Site 18CH736 contains multiple prehistoric short-term camps dating to the Late Archaic and Late Woodland periods. The site is situated in a wooded setting on a high terrace above an unnamed tributary of Mattawoman Creek in Charles County.

Archaeological Investigations

This site was originally recorded by GAI Consultants, Inc. during an extensive Phase I survey of a pipeline right-of-way (ROW) on behalf of Dominion Cove Point LNG in 2004. The site consisted of a 70m x 20m artifact scatter. Nine positive shovel tests were excavated on the site. Artifacts were recovered from the A and E horizons. They included 27 quartz and quartzite lithic flakes, two fire-cracked rocks, and one quartzite biface fragment. The modest artifact assemblage suggested one or several prehistoric encampments.

In April-May 2005, GAI conducted Phase II investigations on the site, consisting of 5m-interval shovel testing and test unit excavations. Based on Phase II testing, the site boundaries were expanded to 85m x 50m (279' x 164').

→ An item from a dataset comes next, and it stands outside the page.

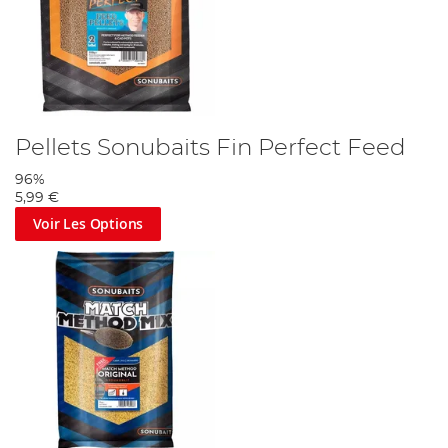
Pellets Sonubaits Fin Perfect Feed
96%
5,99 €
Voir Les Options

In May 2005, Dominion proposed rerouting a portion of the pipeline. The proposed Rainbow Reroute lies south of and partly overlaps the previously-tested proposed project ROW in the vicinity of the site. GAI conducted additional Phase I investigations of previously-untested portions of the project area within the Rainbow Reroute ROW. This work consisted of excavating three transects of systematic 15m-interval shovel test pits, followed by radial shovel testing, for a total of 65 STPS. Of these, 25 were positive, producing 54 prehistoric lithic artifacts (50 debitage, 1 core, and 3 FCR). No diagnostic artifacts were recovered and no cultural features were identified.

Additional Phase I shovel testing resulted in the expansion of the site boundary to the south and east for total site dimensions of 130m x 80m (427' x 263'). The portion of the site located within the Rainbow Reroute measures 130m x 50m (427' x 164').

To evaluate the National Register eligibility of the portion of the site within the Rainbow Reroute, GAI returned to the site in August 2005 to conduct Phase II testing. This fieldwork involved 80 shovel tests at 5m intervals and four 1m x 1m test units. The shovel testing recovered an additional 26 lithic artifacts, and the test units produced 74.

Combined, both Phase I and II investigations of the site yielded a grand total of 1,852 artifacts, including 1,803 lithics and 49 historic/modern artifacts. Excavations included a total of 11 1m x 1m test units and 315 shovel test pits (of which 136 were positive). Diagnostic artifacts recovered from 18CH736 included 15 projectile points. Three were Late Archaic period Vernon/Halifax, 2 were Late Archaic period Clagett, 1 was a Late Archaic period contracting stem, 1 was a Late Archaic period Lackawaxen, two were Piscataway, and one was a Late Woodland period triangular point. Overall, the point assemblage reflects a multi-component mixed occupation from multiple Late Archaic and Late Woodland period site visits.

Archeobotanical Studies

Archeobotanical studies were conducted by Katie Parker as part of Phase II investigations at 18CH736. A single 3.0 liter flotation sample was collected from the east half of Feature 1. Feature 1 was a possible prehistoric feature within Test Units 4 and 7, originally defined by a surface exposure of FCR within a burned reddish-orange subsoil at its interface with the A horizon. The feature maintained an oval plan view and a basin-shaped profile, measuring approximately 66 cm north-south and 32 cm east-west. The feature extended to a total depth of 34 cm at its center. A total of 32 artifacts were recovered from Feature 1, including 19 FCR, five flakes, five hammerstones, one mano, and two natural cobbles. No diagnostic artifacts were recovered from the feature, and the lack of large charcoal fragments prevented radiocarbon dating. Flotation of three liters of Feature 1 fill produced a single fragment of charred oak wood, weighing 0.01 grams. Very small charcoal flecks were also present, but could not be identified. Oak is a naturally occurring tree in the vicinity of the project area, and it is unclear if its presence in the feature is a result of natural or cultural processes.


Lothrop, Jonathan C., Benjamin Resnick, Lori A. Frye, Matthew Hyland, Barbara A. Munford, Douglas H. MacDonald, David L. Cremeens, and Lisa Dugas
2006 Technical Report: Phase I Cultural Resources Survey and Phase II National Register Evaluations, Cove Point Expansion TL-532 Pipeline, Calvert, Prince George's, and Charles Counties, Maryland. (GAI Consultants, Inc.).